Chronik/Wien

55-Jähriger erwürgte seine todkranke Ehefrau: Es war kein Mord

Ein außergewöhnlicher Mordprozess ist am Mittwoch am Wiener Landesgericht verhandelt worden. Ein 55-jähriger, bisher unbescholtener Mann musste sich vor Geschworenen verantworten, weil er am 24. Februar 2022 seine todkranke Ehefrau erwürgt hat. Die Frau litt an Bauchspeicheldrüsenkrebs im Endstadium. „Ich wollte einfach, dass es zu Ende geht. Ich wollte, dass wir uns drüben wieder sehen“, sagte der Angeklagte.

Mittwochnachmittag fiel das Urteil: Sieben Jahre Haft - allerdings wegen Totschlags. Es ist noch nicht rechtskräftig. 

Im Ehebett neben der Frau liegend, habe ihn am Morgen ein Gedanke erfasst, als sie im Aufwachen begriffen war: „Mir war in dem Moment klar, das ist die Lösung für uns beide, dass wir uns im Jenseits wieder sehen. Dann hab' ich zugedrückt.“ Immer wieder kamen dem 55-Jährigen in seiner Einvernahme die Tränen, beim Plädoyer seiner Verteidigerin Astrid Wagner schluchzte er mehrfach deutlich hörbar. „Das war keine rationale Entscheidung. Es war eine Gefühlsexplosion, ausgelöst durch monatelange Überforderung“, meinte die Anwältin.

"Mit Leben noch nicht abgeschlossen"

Staatsanwältin Julia Kalmar sah das anders. Die 55 Jahre alte Frau sei zwar schwer krank gewesen, „aber sie hatte mit dem Leben noch nicht abgeschlossen. Sie hatte Hoffnung, den Krebs noch besiegen zu können.“ Die Ehefrau habe sich vor allem auf den Besuch ihrer in Salzburg wohnhaften Tochter und der eben ersten zur Welt gekommenen Enkeltochter gefreut.

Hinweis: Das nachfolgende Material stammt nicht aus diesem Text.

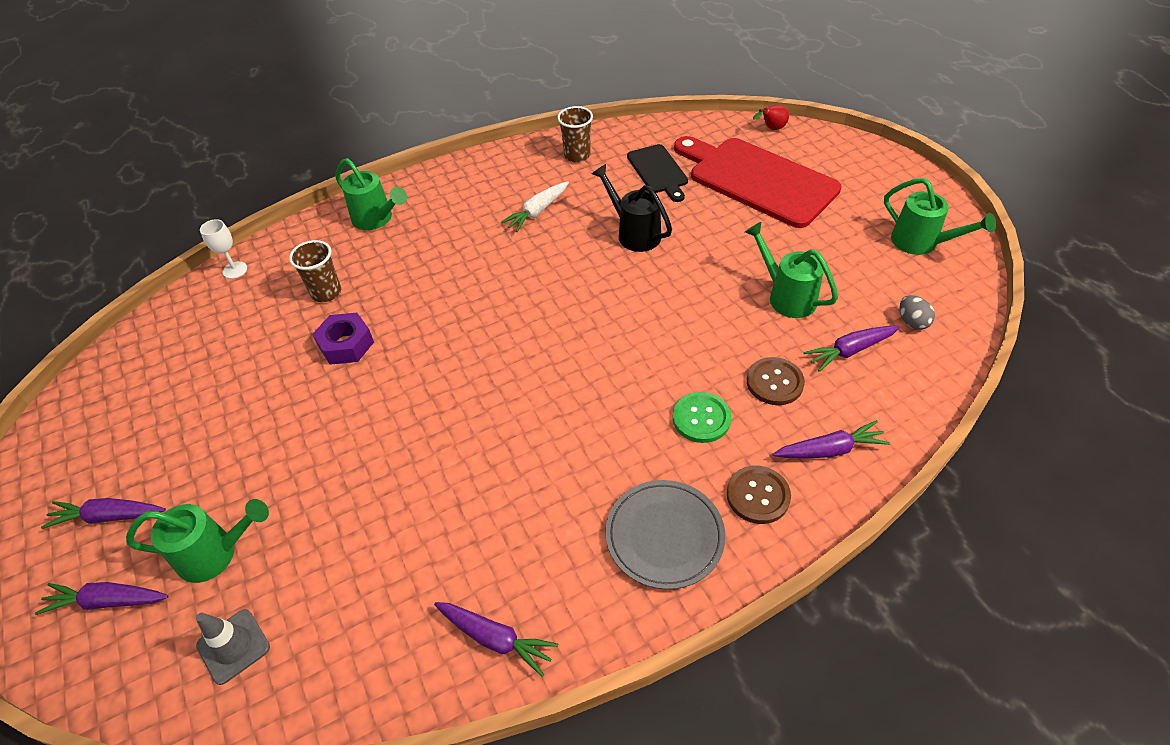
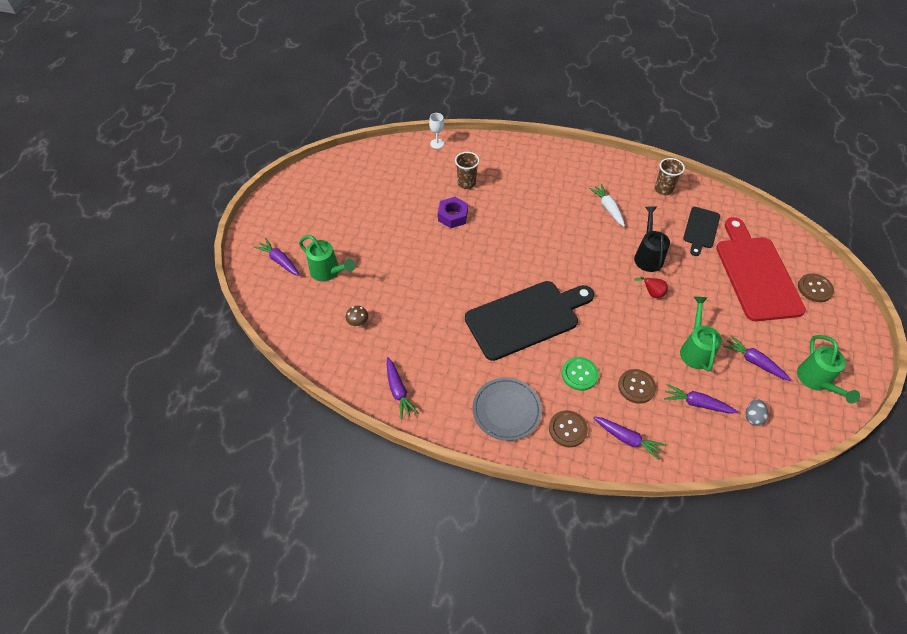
camera: 40 degrees right, 5 degrees up
purple carrot [41,498,166,529] -> purple carrot moved to [723,335,791,381]
grey traffic cone [196,609,270,685] -> none
green watering can [336,158,407,230] -> none
white carrot [501,182,569,232] -> white carrot turned 75 degrees clockwise [589,184,625,227]
red pear [753,105,789,130] -> red pear moved to [634,277,668,298]
none -> brown mushroom [346,306,368,327]
none -> black cutting board [465,281,594,361]
none -> brown button [798,273,834,302]

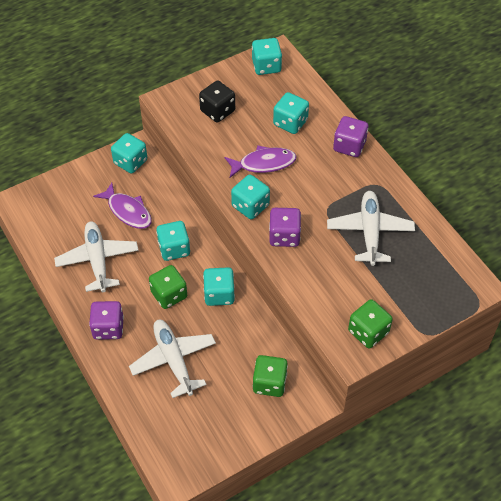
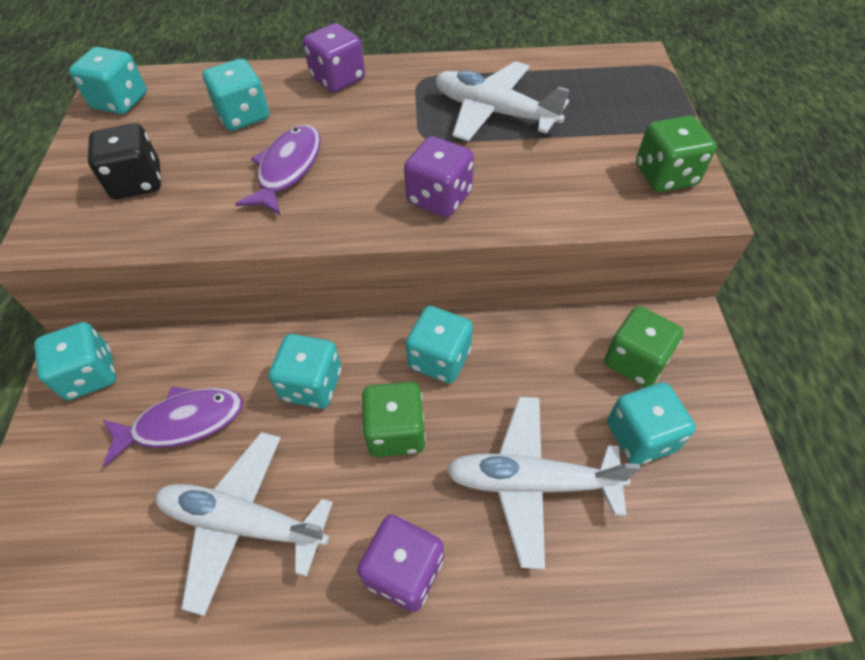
camera: 60 degrees left, 0 degrees up
turquoise dice [231,174,270,219] -> turquoise dice moved to [607,382,696,465]

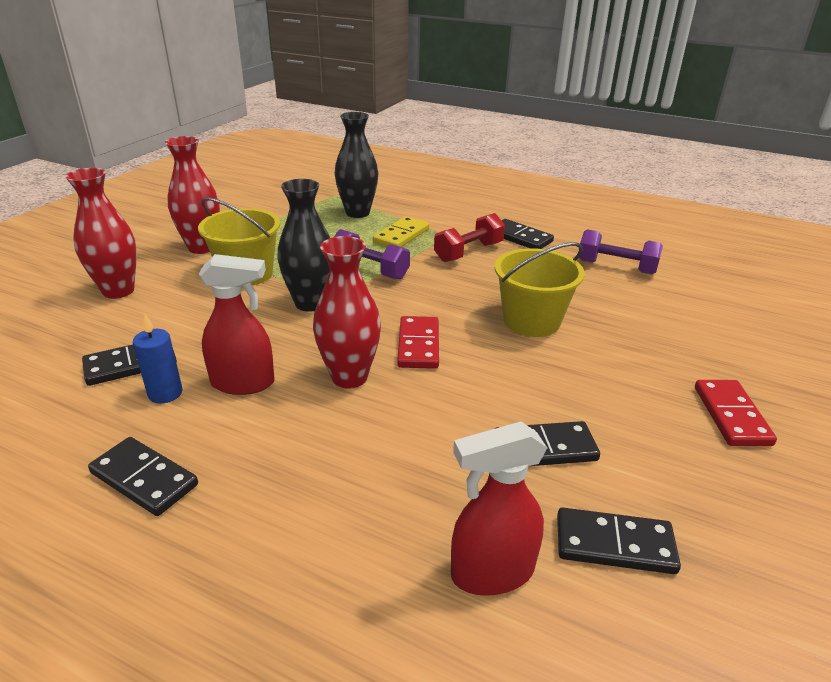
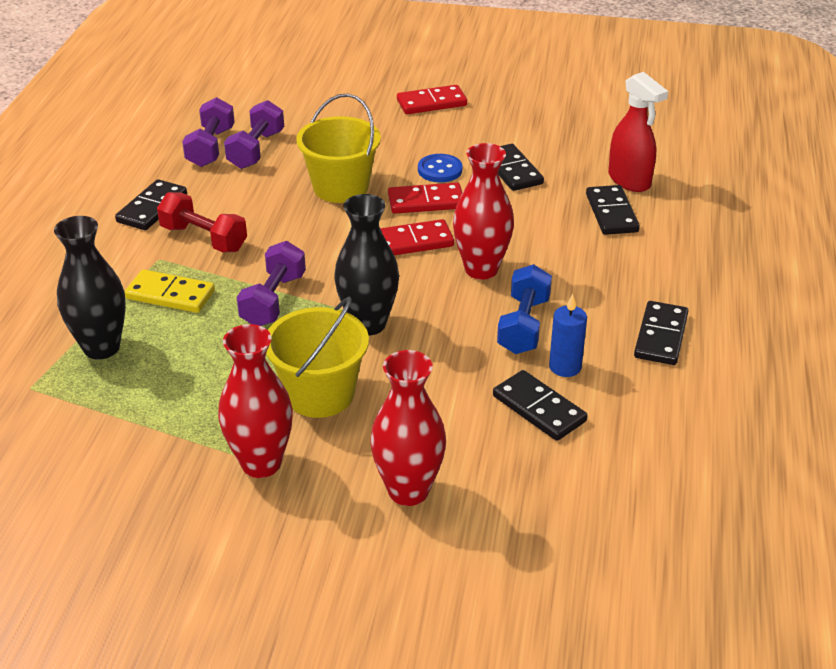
camera: 105 degrees left, 5 degrees up
red spray bottle [199,254,274,395] -> blue dumbbell [497,264,552,354]
black domino [557,508,681,574] -> black domino moved to [586,185,640,235]
none -> purple dumbbell [224,100,284,169]
none -> red domino [388,182,462,214]
none -> blue button [418,154,462,182]

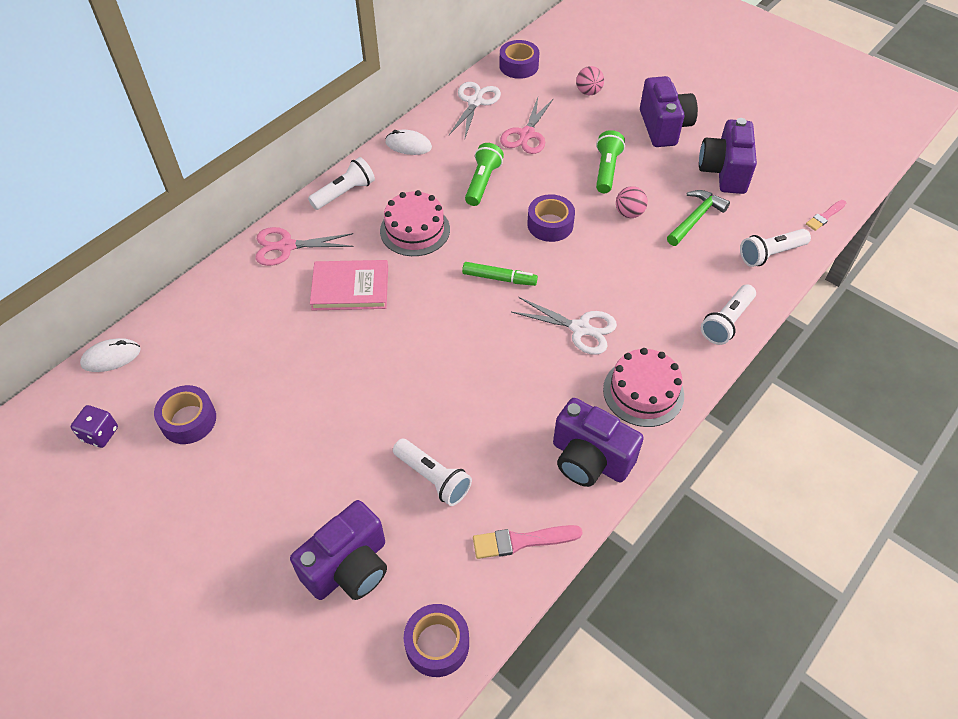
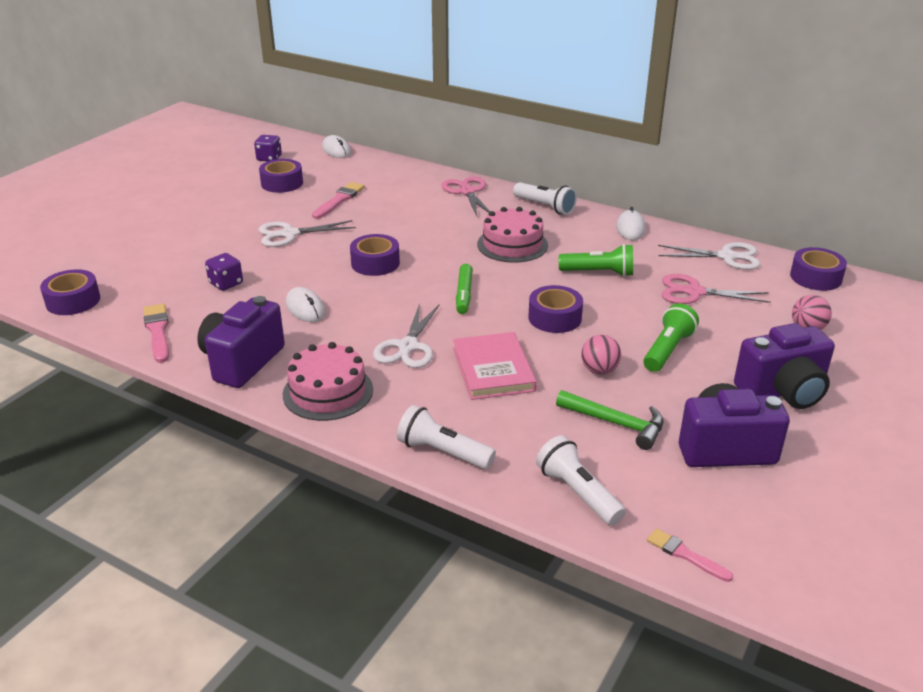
camera: 80 degrees right, 20 degrees down
purple camera [290,500,387,600] -> none
pink book [310,260,388,310] -> pink book moved to [453,332,537,400]
white flashlight [393,439,472,506] -> purple dice [205,253,243,291]
green flashlight [596,130,625,193] -> green flashlight turned 60 degrees counterclockwise [643,303,699,372]
none -> white scissors [258,220,356,247]
none -> white mouse [286,287,325,322]
none -> pink brush [312,182,365,219]
none -> purple tape [350,234,400,276]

„Es war eine sehr gute Ehe. Sie war die Frau meines Lebens“, schilderte der Angeklagte. Er hatte die gleich alte Frau am Arbeitsplatz kennen- und lieben gelernt. 1991 wurde standesamtlich geheiratet, im darauf folgenden Jahr wurde die Tochter geboren. Im Sommer 2021 traten bei der Frau plötzlich anhaltende Bauch- und Magenschmerzen auf. Zunächst wurde eine Gastritis vermutet, eine Koloskopie und eine Gastroskopie lieferten keine Hinweise auf eine ernsthafte, lebensbedrohliche Erkrankung. Aufgrund einer Gelbsucht wurde die Frau dann in ein Spital eingeliefert, eine eingehende Blutuntersuchung förderte dann die bereits weit fortgeschrittene Krebserkrankung zutage. „Da ist alles in uns zusammengebrochen. Es war entsetzlich“, berichtete der Angeklagte.

Paar ließ sich noch trauen

Er sei an sich „ein Problemlöser“, mit der neuen Situation aber überfordert und hilflos gewesen. Seine Frau habe die Palliativ-Chemotherapie „nicht gepackt. Es war entsetzlich für sie“. Ihre Schmerzen seien „brutalst“ gewesen. Er selbst habe sich infolge eines Erschöpfungssyndroms in den Krankenstand begeben müssen: „Ich hab' den Schmerz mitgespürt.“

Nachdem sich das Paar noch kirchlich trauen hatte lassen, sagte sich die Tochter auf einen zweiwöchigen Besuch mit der Enkelin an. „Der Druck, der auf dem Mann gelastet hat, ist dadurch immer stärker geworden“, meinte die Verteidigerin. Der 55-Jährige konnte sich nicht vorstellen, wie sich das Leben zu viert in seiner Zwei-Zimmer-Wohnung gestalten sollte. Er habe nicht mehr gewusst, „was ich tun soll“, räumte der Angeklagte ein. Im Rückblick würde er „alles anders machen. Ich würde mir Hilfe holen, ich würde mit Psychologen, mit Freunden reden“.

Nachdem er seine Frau getötet hatte, verübte der Mann einen Selbstmordversuch. Dann ließ er der Tochter einen Abschiedsbrief in Form einer E-Mail zukommen, die die 31-Jährige umgehend las. Sie führte ein fünfminütiges Telefonat mit dem Vater, das dann plötzlich abbrach. Weil er dann nicht mehr erreichbar war, verständigte die Tochter Rettung und Polizei. Die Einsatzkräfte brachen in weiterer Folge die Wohnung auf, was dem 55-Jährigen das Leben rettete. Für seine Ehefrau kam jede Hilfe zu spät.